Biophilic Urban Streetscapes: GIS-Based Approaches for Nature-Driven Placemaking in Uzbekistan
摘要
Nature-driven placemaking, underpinned by biophilic design, provides transformative potential for urban environments in arid or dry-continental regions. In Sect. 2, “Community-Level Interventions”, we demonstrate how Geographic Information Systems (GIS) can guide the strategic planning of nature-oriented streetscapes in Tashkent, Uzbekistan, by combining multi-temporal remote sensing with structured stakeholder engagement.
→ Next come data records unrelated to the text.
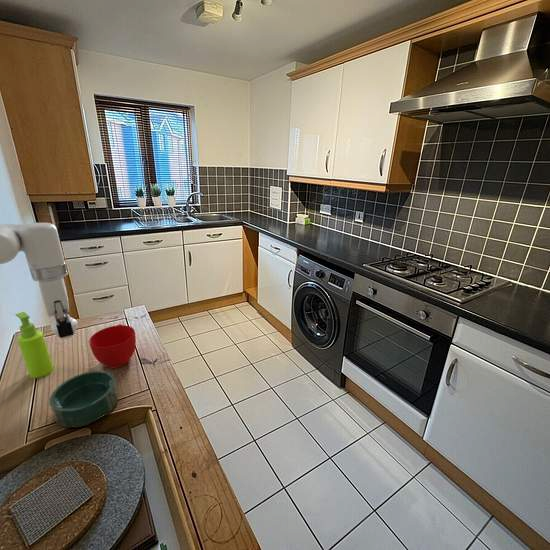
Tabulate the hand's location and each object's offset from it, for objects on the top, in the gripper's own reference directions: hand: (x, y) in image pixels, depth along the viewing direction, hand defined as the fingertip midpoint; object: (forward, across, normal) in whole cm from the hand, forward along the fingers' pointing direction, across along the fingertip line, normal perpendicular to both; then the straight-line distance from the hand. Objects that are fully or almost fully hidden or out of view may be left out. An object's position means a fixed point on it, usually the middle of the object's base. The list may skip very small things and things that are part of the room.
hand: (65, 329), depth 82 cm
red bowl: (+18, -4, +12) cm, 22 cm away
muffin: (+2, 0, 0) cm, 2 cm away
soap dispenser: (+18, -11, -9) cm, 23 cm away
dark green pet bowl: (+17, +14, +1) cm, 22 cm away
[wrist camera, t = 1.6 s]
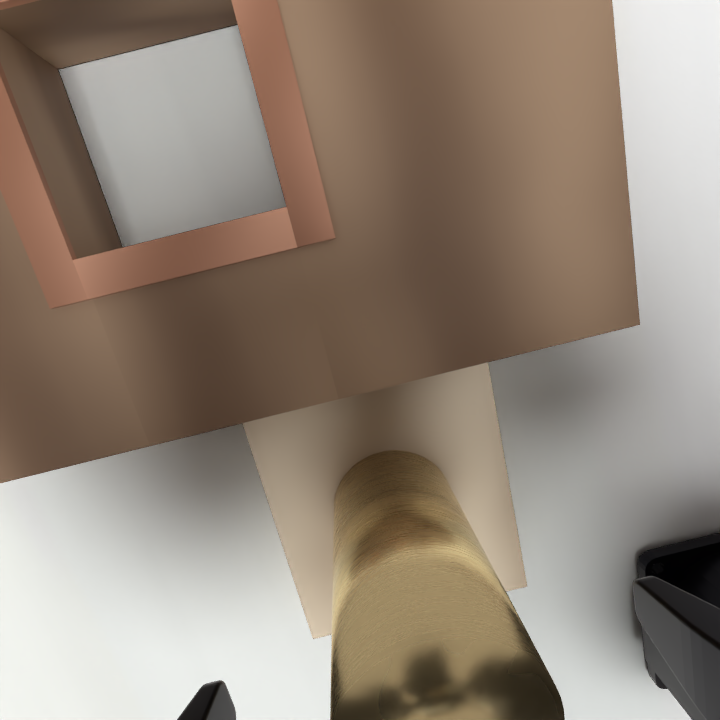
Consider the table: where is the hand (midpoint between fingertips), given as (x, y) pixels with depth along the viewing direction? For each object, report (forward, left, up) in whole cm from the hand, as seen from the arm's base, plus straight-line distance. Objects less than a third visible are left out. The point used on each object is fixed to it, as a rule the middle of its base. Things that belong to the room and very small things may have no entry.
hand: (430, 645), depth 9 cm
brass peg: (0, 0, -5) cm, 5 cm away
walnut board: (+2, -7, -6) cm, 10 cm away
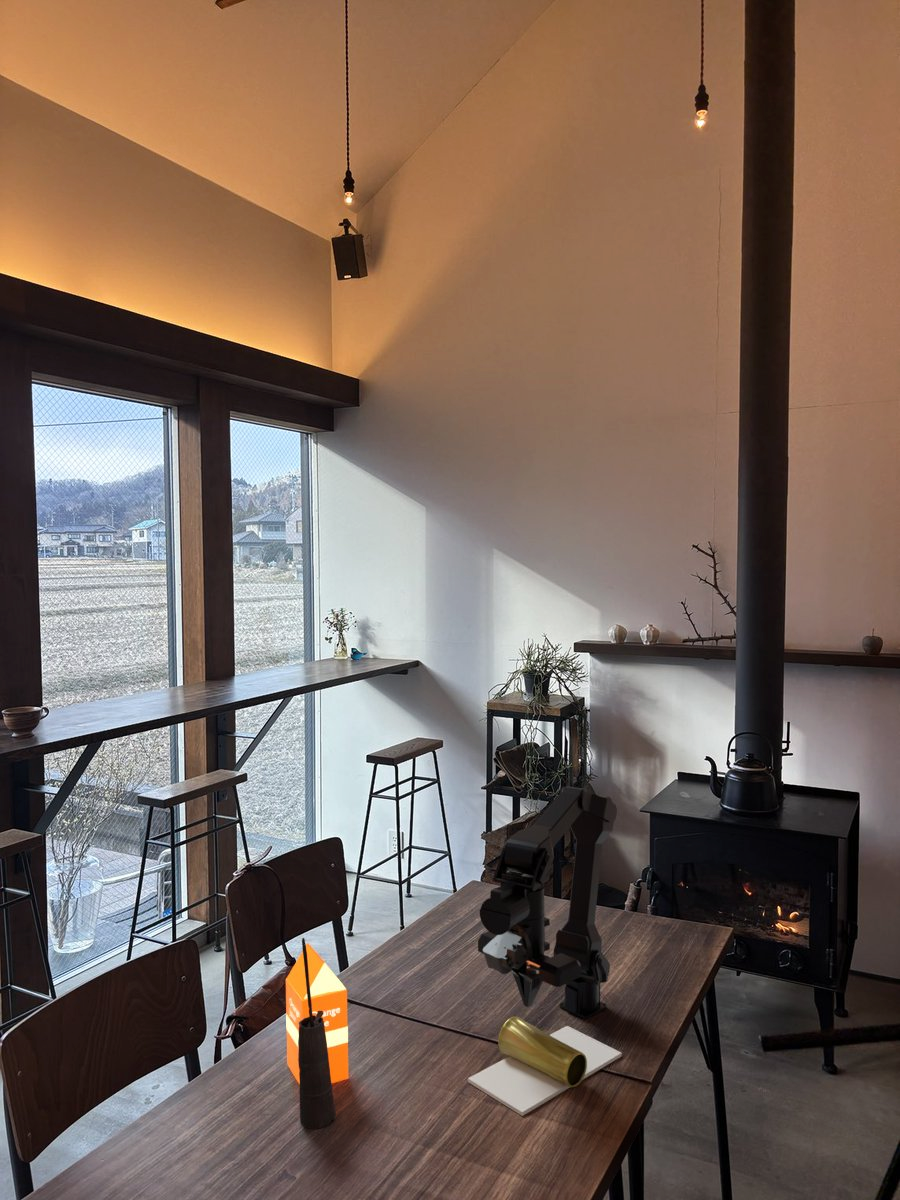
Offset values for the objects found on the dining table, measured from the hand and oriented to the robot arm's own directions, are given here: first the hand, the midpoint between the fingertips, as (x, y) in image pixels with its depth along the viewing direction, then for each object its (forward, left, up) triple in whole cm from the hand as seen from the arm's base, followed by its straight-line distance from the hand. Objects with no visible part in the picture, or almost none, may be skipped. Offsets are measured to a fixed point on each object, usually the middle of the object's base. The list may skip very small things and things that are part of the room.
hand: (527, 1005), depth 148 cm
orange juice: (+28, -21, -9) cm, 36 cm away
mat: (0, +4, -9) cm, 10 cm away
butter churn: (+34, -11, -9) cm, 37 cm away
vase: (+1, -3, -6) cm, 7 cm away
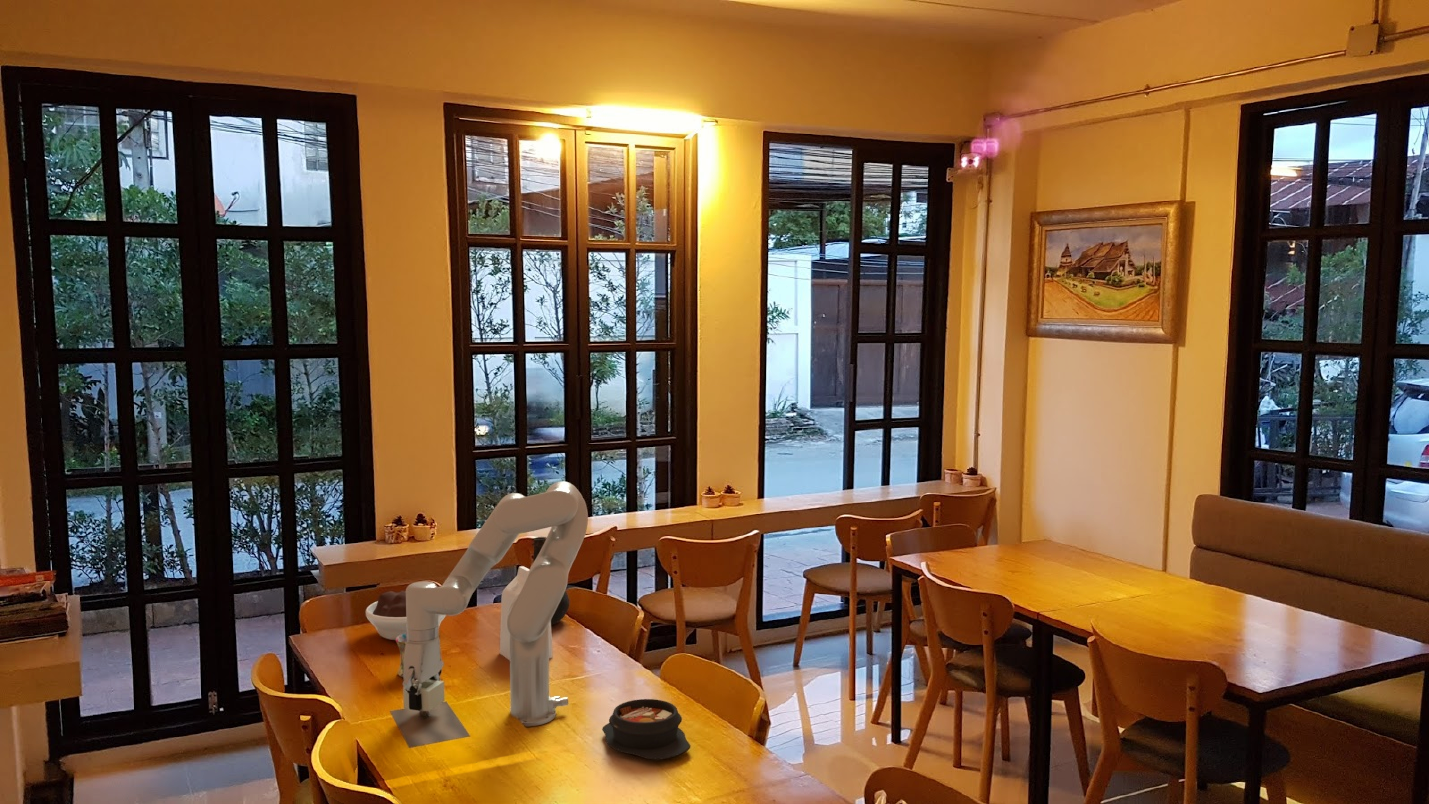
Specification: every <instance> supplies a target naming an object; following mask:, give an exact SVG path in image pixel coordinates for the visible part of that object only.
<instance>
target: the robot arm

First, we apply a 5-year Normalized Difference Vegetation Index (NDVI) analysis (2020–2024) to classify urban vegetation into four cover classes and compute district-level proportions of bare, sparse, and vegetated areas. These maps reveal that existing biophilic walking routes closely align with high-NDVI corridors along the canal network, while several districts show declines in sparse vegetation, pinpointing priority zones for greening. A pixel-wise ΔNDVI map further identifies localized “hotspots” of loss and gain. Building on these empirical insights, we present an integrative, reproducible workflow—illustrated in a detailed process flow (Fig. 4)—that merges GIS analytics with participatory design. Community validation through Mahalla Committee workshops and professional charrettes confirms the accuracy of our corridor detections and refines on-the-ground planting proposals. Policy integration steps, in collaboration with the Municipal Planning Department, translate our statistical findings into updated GIS layers and budget targets for district greening quotas. We conclude by offering a replicable roadmap for scaling this biophilic framework across Central Asian cities (e.g. Samarkand, Bukhara, Namangan), recommending the establishment of a regional Green Cities Consortium, embedding biophilic metrics into city master plans, and mobilizing community data streams for continual route optimization. This chapter’s novel contribution is a concise, empirically validated model—grounded in both “big-data” mapping and local knowledge—for designing resilient, culturally resonant biophilic streetscapes in extreme-climate contexts.